== Selected text ==
+++
As I write this, I know what the answer is. No contact.
I just feel so guilty because he needs someone (maybe) and I do care about him and do love him. He has, though, said a few things to me that I have tried to ignore, and of course they nag at me now. Red flags. Big ones.
I just want to vent. I’m sad once again, that honestly I didn’t even know this man had these issues, yet I picked him out like a needle in a haystack. For God’s sake, I did.
I’m so mad at myself for trying to heal, and then now I’m back in an even shittier situation. No contact? Hurt the poor guy more? Ya, he’s probably not a ‘poor guy,’ but to me he is.
Donna Andersen responds
Kristinan32, I can certainly understand why you feel confused and angry. You are a good person. You rescue animals and take care of people. So why do you keep finding yourself involved with sociopaths?
I believe the answer is in the first sentence of your letter: “I’ve had a long history with NPDs and Sociopaths.”
Every time sociopaths crash into your life, they inflict some level of harm. It could be financial, emotional, psychological, sexual, social, or other types of damage. Whatever they do, it causes you to feel negative emotions, such as anger, resentment, betrayal, pain, hatred, disappointment, disillusionment or grief.
The problem is, in our culture we are not taught how to deal with these unpleasant emotions. Instead, we are encouraged to disregard the pain that we feel and simply push on.
The pain, therefore, remains within us and festers, creating a disturbance in our inner core. And this disturbance does, indeed, become a sociopath magnet. Sociopaths sense your vulnerability, and then target you for whatever it is they want to get from you.
Neutralize the magnet
So what do you do? You need to neutralize the sociopath magnet. How? By letting your negative emotions rise to your conscious awareness so you can release them.
There are several ways to do this. One is to allow yourself to feel the pain. You cry, wail, or rage until you get it out of your system. You’ll usually want to do this privately, or with the help of a competent therapist. Certainly don’t do it in the presence of the sociopath — that will be counterproductive.
+++
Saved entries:
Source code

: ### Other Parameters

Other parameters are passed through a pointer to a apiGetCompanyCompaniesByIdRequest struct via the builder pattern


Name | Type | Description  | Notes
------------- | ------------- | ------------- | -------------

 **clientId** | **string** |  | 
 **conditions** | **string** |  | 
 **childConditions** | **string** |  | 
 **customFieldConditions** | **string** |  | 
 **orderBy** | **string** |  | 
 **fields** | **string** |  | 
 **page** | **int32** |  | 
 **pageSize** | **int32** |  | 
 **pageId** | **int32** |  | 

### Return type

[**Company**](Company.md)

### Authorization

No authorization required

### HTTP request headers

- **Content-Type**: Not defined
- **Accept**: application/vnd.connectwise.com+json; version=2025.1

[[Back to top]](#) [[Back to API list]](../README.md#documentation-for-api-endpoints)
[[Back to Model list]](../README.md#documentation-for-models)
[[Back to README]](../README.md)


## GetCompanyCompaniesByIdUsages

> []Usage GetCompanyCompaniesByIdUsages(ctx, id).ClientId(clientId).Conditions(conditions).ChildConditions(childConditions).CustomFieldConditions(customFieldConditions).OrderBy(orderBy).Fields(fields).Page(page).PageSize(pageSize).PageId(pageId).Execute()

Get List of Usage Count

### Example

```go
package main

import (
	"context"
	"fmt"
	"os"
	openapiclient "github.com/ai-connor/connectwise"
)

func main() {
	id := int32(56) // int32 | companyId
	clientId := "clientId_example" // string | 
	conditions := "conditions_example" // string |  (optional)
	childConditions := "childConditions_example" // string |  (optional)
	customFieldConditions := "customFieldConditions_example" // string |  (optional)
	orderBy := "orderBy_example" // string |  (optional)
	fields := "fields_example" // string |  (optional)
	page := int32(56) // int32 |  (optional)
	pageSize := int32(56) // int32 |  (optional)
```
+++
== What to do ==
**A.** Shorten the paragraph of the sociopath article that begins "Every time sociopaths crash into your life" by turning it into a brief list that keeps its main facts.
**B.** In the sociopath article, switch "poor guy" to "sweet guy" and give the passage again, starting with "I just feel" and going on through "involved with sociopaths?".
**C.** Pick up the sociopath article after its last sentence and carry it on.

== Activity answers ==
**A.**
- Sociopaths do some harm each time they enter your life.
- The damage may be financial, emotional, psychological, sexual, social, or another kind.
- It leaves negative feelings such as anger, resentment, betrayal, pain, hatred, disappointment, disillusionment or grief.

**B.**
I just feel so guilty because he needs someone (maybe) and I do care about him and do love him. He has, though, said a few things to me that I have tried to ignore, and of course they nag at me now. Red flags. Big ones.
I just want to vent. I’m sad once again, that honestly I didn’t even know this man had these issues, yet I picked him out like a needle in a haystack. For God’s sake, I did.
I’m so mad at myself for trying to heal, and then now I’m back in an even shittier situation. No contact? Hurt the sweet guy more? Ya, he’s probably not a ‘sweet guy,’ but to me he is.
Donna Andersen responds
Kristinan32, I can certainly understand why you feel confused and angry. You are a good person. You rescue animals and take care of people. So why do you keep finding yourself involved with sociopaths?

**C.**
As you do this, you may discover that some of the pain you experienced with the sociopath is directly connected to a memory deep within you — perhaps even something that happened when you were a child. If this happens, know that you’ve hit pay dirt — the true root of the disturbance.
This process isn’t pretty and it will take time. But by clearing all the old disturbances from your core, you will disable the sociopathic magnet. Instead, you’ll find reasonably healthy people coming into your life.
You could also employ mindfulness — like meditation and yoga — or EFT tapping. Or you can use all of the strategies.
For example, meditation may allow you to access painful memories, so you can feel the emotions and process them. If it make you cry, that’s fine. Then afterwards, you can restore your equilibrium with more meditation.
Along with healing your emotions, you want to educate yourself. In your letter, you mentioned several behaviors that are classic Red Flags of Love Fraud:
- He tells you his long life full of hardships — this is the pity play.
- He says you’re the most beautiful women he’s known or seen — this is love bombing.
- He starts talking about marriage — he is moving fast to hook up.
- He’s up and down — this could be the Jekyll and Hyde personality.
Also, this guy actually told you that he’s a sociopath. You need to know what that means. Judging by the behavior you described, he was telling you the truth. I strongly recommend that you get my book, Red Flags of Love Fraud — 10 signs you’re dating a sociopath. It will help you to understand the significance of the warning signs.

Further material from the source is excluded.